- Battle of Kien Long: Part of the Vietnam War
| Date | 11-12 April 1964 |
| Location | Kien Long, Chương Thiện Province, South Vietnam |
| Result | South Vietnamese victory; successful Viet Cong withdrawal |

Belligerents
- South Vietnam: Viet Cong

Strength
- Five+ battalions: Three battalions

Casualties and losses
- 300: ARVN claimed: 175 dead 1 captured

= Battle of Kien Long =

Part of the Vietnam War (1964)

The Battle of Kiên Long was an early engagement of the Vietnam War. It was initiated by the Viet Cong (VC) invasion of the Kiên Long district in the Chương Thiện Province of South Vietnam.

==Battle==
On the night of 11–12 April 1964, the VC attacked several outposts and Kien Long district town in southern Chương Thiện province, 200km south of Saigon. The VC 96th Battalion captured the town and then blew up the homes of the district chief and his deputy, killing both officials and their families. The VC had a harder time with
the town's Civil Guard post. Although the VC penetrated the base and captured a 105mm howitzer, which allied aircraft then destroyed, the defenders continued to fight until the VC withdrew at dawn.
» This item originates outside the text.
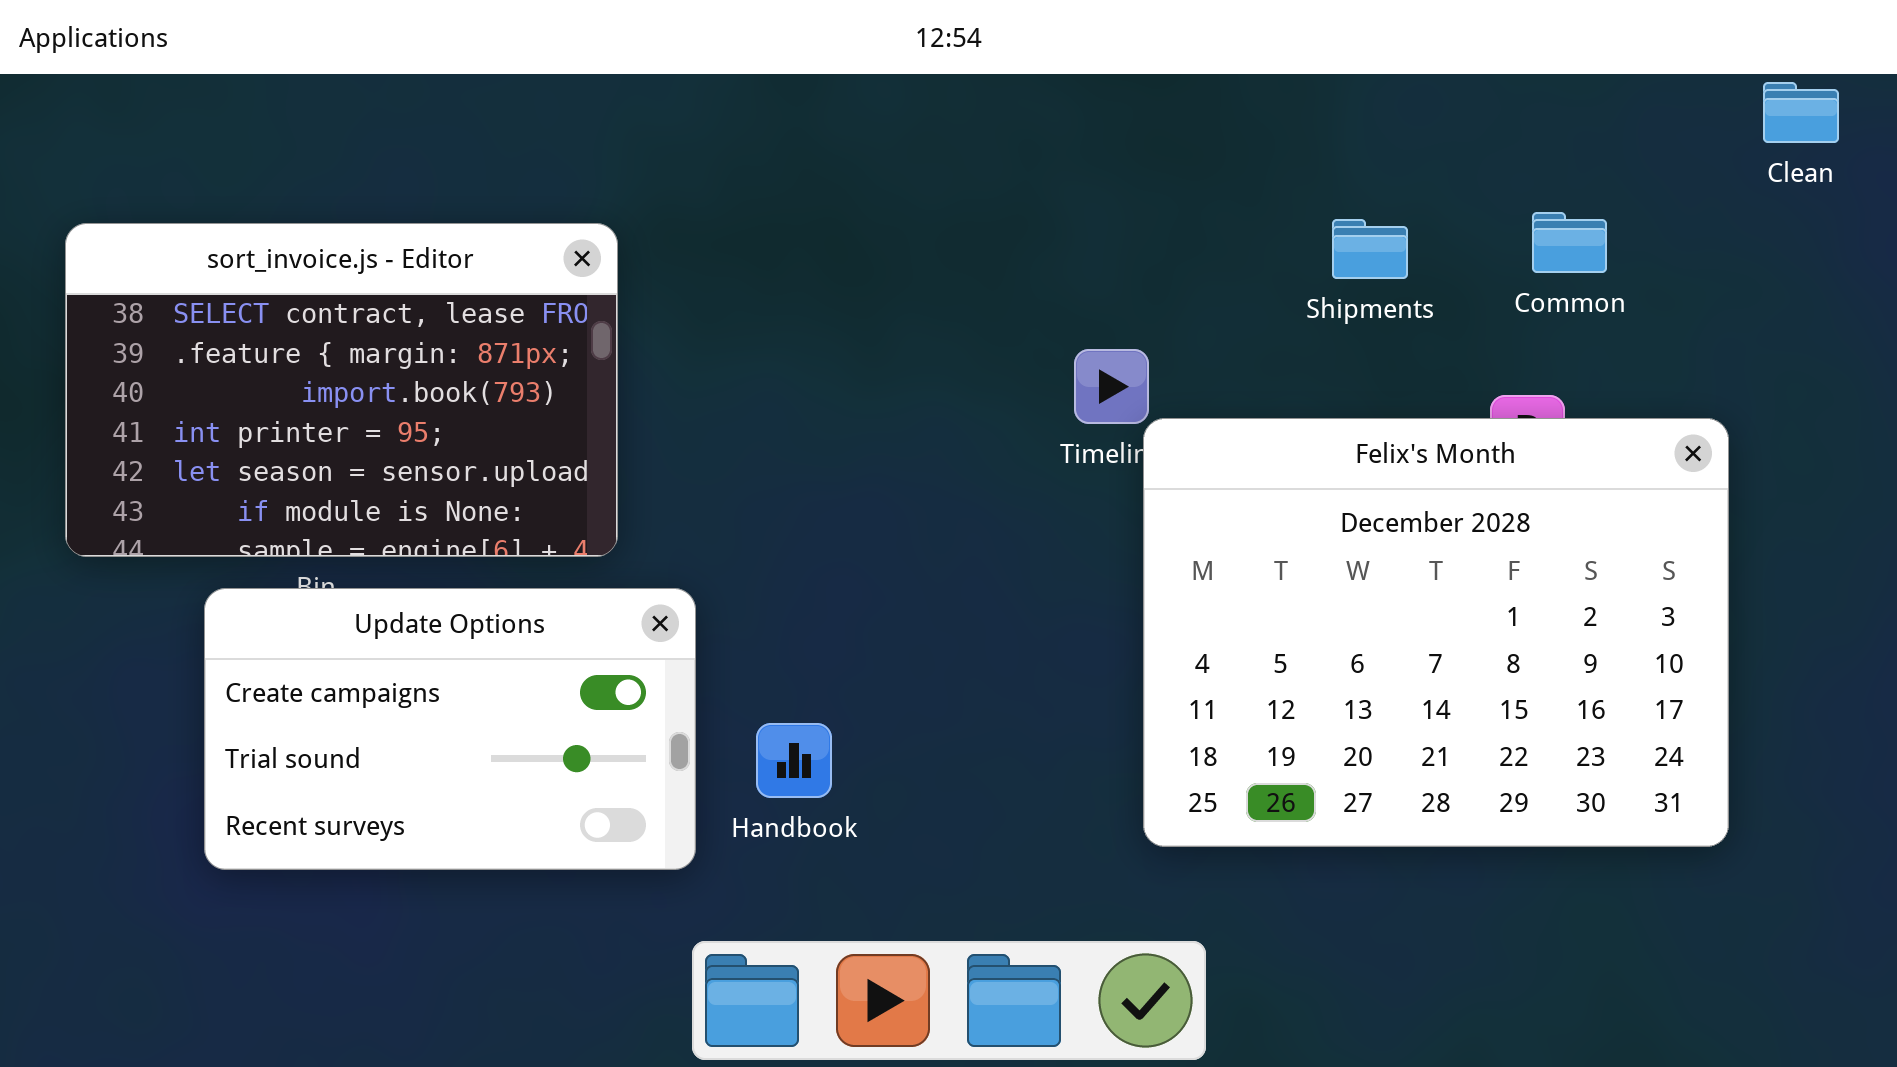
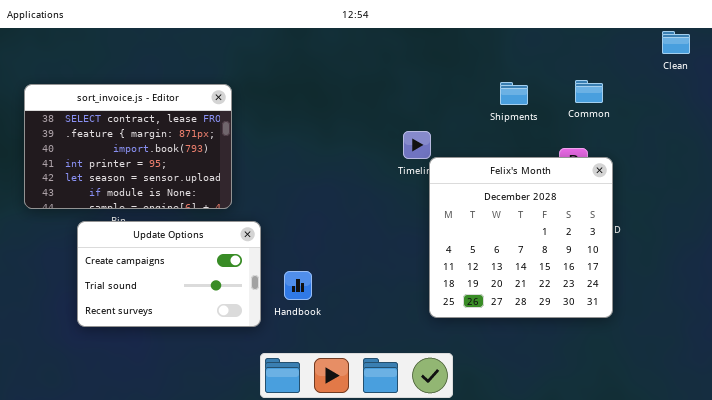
Felix's Month: [1143,418,1729,847] -> [429,157,613,318], resized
The withdrawal was a tactical move, as the VC massed three battalions to await the expected relief operation. The first relief forces to arrive at Kien Long were 150 rangers ferried in by U.S. Army helicopters. The helicopters surprised the VC by making a contour-hugging approach, but the VC quickly recovered. The VC shot down one helicopter and hit 13 others. Then, at 11:30, ten C–123 aircraft dropped a reinforced airborne battalion, with strong winds causing many casualties among the parachutists. As the day progressed, four infantry battalions arrived to try to seal the area, with the 1st Battalion, 32nd Infantry, showing particular gallantry. Meanwhile, three CIDG companies advanced from Tan Phu toward the battlefield. They walked into an ambush set by the VC 309th Battalion from which they barely escaped, suffering 20 dead, 33 wounded (including two Americans), and eight missing. The wider battle raged all day and into the night with allied aircraft flying more than 100 sorties.

==Aftermath==
South Vietnamese casualties included about 300 soldiers and an equal number of civilians. The U.S. suffered eight casualties. The VC lost 175 soldiers. During the battle, the VC had demonstrated their improving logistical situation by firing more than 300 rounds of 81mm mortar ammunition.